Wednesday, November 05, 2003

Come Unto Me, Neo, All Ye Who Are Weak and Burdened

I just got word from a friend that he scored us some tickets to the Matrix Revolutions premiere down in the city centre. While I'm excited to see it, especially since I'll see something before most of you losers back in the States (heh), I'm slightly ambivalent.

A couple of weekends ago, I saw Kill Bill, and absolutely freakin' loved it. If, as Theodor Adorno suggested, there is no poetry after the Holocaust, I think a contemporary (though, admittedly far more shallow -- and I'm not making an ethical evaluation here) corollary might be that there are no more violent movies after Kill Bill. It was utterly shocking. I'm hard-pressed to think of a way that future movies can present violence in such a way as to compare to Tarantino's vision.

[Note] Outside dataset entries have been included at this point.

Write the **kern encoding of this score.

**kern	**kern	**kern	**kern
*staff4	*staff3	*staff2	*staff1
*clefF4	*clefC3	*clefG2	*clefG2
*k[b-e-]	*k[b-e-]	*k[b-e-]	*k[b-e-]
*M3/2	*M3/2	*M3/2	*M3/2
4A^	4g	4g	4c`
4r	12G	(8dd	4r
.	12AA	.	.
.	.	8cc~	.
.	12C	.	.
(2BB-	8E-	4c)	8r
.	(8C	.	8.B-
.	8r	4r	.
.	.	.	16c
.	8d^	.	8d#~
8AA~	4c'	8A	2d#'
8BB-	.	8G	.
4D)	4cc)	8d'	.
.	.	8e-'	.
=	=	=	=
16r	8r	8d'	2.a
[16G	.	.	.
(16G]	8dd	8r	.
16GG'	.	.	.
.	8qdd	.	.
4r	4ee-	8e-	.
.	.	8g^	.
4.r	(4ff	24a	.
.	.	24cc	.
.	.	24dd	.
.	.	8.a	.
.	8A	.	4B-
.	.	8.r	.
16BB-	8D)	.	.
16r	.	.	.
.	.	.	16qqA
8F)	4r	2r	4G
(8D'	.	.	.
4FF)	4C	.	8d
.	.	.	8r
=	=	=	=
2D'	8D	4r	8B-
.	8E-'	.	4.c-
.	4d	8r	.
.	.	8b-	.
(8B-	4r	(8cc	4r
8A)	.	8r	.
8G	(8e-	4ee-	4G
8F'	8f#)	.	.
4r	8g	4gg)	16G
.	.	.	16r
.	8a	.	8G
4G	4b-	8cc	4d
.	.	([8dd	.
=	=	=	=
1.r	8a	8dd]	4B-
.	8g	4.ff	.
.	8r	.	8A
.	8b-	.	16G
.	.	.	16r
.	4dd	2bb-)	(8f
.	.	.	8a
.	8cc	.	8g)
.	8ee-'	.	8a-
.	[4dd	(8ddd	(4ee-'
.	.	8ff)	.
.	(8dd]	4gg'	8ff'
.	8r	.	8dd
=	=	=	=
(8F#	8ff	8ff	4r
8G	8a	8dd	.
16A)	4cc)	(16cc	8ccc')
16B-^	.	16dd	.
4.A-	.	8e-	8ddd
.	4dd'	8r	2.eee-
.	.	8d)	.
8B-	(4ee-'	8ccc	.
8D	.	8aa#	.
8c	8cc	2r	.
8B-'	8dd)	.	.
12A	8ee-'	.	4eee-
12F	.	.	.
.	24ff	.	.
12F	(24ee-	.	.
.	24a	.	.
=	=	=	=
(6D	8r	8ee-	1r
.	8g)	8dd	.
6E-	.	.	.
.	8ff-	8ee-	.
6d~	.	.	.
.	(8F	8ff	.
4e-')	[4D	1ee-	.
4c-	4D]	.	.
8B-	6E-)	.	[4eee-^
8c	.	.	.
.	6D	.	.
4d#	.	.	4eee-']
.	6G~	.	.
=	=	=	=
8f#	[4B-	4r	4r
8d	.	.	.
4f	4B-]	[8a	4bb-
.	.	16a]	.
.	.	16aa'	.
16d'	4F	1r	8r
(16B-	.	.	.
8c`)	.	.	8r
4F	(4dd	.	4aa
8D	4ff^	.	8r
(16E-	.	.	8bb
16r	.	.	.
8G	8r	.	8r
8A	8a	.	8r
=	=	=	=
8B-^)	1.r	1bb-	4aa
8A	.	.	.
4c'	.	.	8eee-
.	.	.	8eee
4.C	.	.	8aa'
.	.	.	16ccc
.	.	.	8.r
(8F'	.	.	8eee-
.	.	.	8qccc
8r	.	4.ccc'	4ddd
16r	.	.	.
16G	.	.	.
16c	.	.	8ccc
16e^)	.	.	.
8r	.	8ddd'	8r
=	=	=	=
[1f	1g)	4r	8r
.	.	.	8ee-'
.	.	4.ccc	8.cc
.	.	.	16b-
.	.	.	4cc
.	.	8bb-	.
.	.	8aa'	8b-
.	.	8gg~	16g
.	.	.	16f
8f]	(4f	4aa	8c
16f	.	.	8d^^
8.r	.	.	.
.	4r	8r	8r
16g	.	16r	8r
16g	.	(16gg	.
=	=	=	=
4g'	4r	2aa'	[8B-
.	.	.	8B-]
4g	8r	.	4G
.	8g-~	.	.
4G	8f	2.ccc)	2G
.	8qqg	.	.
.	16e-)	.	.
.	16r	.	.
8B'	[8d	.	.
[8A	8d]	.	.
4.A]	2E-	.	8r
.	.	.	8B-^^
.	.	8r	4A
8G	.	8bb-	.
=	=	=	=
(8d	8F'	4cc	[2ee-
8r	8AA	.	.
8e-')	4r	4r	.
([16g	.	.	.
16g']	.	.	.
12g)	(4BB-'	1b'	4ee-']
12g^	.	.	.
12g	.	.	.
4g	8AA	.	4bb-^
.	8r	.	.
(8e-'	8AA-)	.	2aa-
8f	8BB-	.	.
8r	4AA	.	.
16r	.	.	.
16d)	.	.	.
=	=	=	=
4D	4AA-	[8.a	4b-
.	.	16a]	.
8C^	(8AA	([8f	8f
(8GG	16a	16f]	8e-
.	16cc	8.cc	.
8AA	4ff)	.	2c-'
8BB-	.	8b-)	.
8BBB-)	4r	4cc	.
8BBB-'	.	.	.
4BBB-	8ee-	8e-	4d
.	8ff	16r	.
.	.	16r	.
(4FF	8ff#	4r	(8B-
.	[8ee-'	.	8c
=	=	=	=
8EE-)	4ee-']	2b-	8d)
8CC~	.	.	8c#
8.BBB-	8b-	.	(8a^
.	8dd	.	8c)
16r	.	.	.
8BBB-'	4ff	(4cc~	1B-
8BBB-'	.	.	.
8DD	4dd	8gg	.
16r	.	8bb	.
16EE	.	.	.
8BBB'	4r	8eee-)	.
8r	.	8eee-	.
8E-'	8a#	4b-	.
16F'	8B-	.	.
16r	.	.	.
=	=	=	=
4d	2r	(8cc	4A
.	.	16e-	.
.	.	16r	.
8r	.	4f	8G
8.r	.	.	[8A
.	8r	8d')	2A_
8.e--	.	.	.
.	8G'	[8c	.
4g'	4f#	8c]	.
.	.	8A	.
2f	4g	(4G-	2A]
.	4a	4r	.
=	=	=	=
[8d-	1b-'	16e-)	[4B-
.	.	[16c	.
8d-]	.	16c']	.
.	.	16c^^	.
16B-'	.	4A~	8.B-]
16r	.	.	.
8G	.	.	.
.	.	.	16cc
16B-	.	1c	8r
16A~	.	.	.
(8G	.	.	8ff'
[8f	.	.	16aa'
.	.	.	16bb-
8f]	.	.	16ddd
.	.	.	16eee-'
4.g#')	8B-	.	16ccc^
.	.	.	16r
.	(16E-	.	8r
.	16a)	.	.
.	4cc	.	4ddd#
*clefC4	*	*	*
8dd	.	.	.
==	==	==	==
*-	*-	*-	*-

I tell you this for one simple reason: I only see the Matrix movies for the comic book, sublime violence. Nothing else. The mythology is pretty shallow and obvious, and the philosophy is of the popular variety that many a thoughtful person might ruminate upon whilst in the tub, stuck in an elevator, etc. So, let's not be fooled, The Matrix is about crazy violence, executed with absurd, electronically-attuned finesse. This, I think, is the reason I left Reloaded a little disappointed. The fights were, for all their bluster and boom, were pretty predictable (save for Morpheus' sudden ability to kick an agent's ass, and I certainly don't credit that as a good plot turn) -- plus, the movie wasn't helped by that bane of such movies: the moviemakers taking their mythology far too seriously, and thus forcing the gunplay to be muted for some insipid dialogue. Moreover, this is the reason I fear I may dislike the last installment. If the early word is true, while there's heaps of over-the-top shoot 'em up, Revolutions will revel in the Christological pap of its suggested pseudo-allegory. Invariably, you'll have people who will remark at the brilliance of this parallel -- evangelical Christians inviting their 'unsaved' friends, so that they might evangelize over a slice of pizza later, in hopes of ticking one name off their Christian hit-list; and, even more annoying, popular culture seminars in which cool black-clad professors push back their greasy, brown locks, and read the trilogy as some seminal moment in contemporary mythology. Urgh. Meanwhile, that'll be me -- at the pizza joint eating a ham calzone, or at the seminar scribbling down a grocery list -- rolling my eyes and awaiting the second volume of Kill Bill.

Anyway, for now, let's hope none of this is the case. Suspension of disbelief begins now . . . we'll just have to wait and see for how long.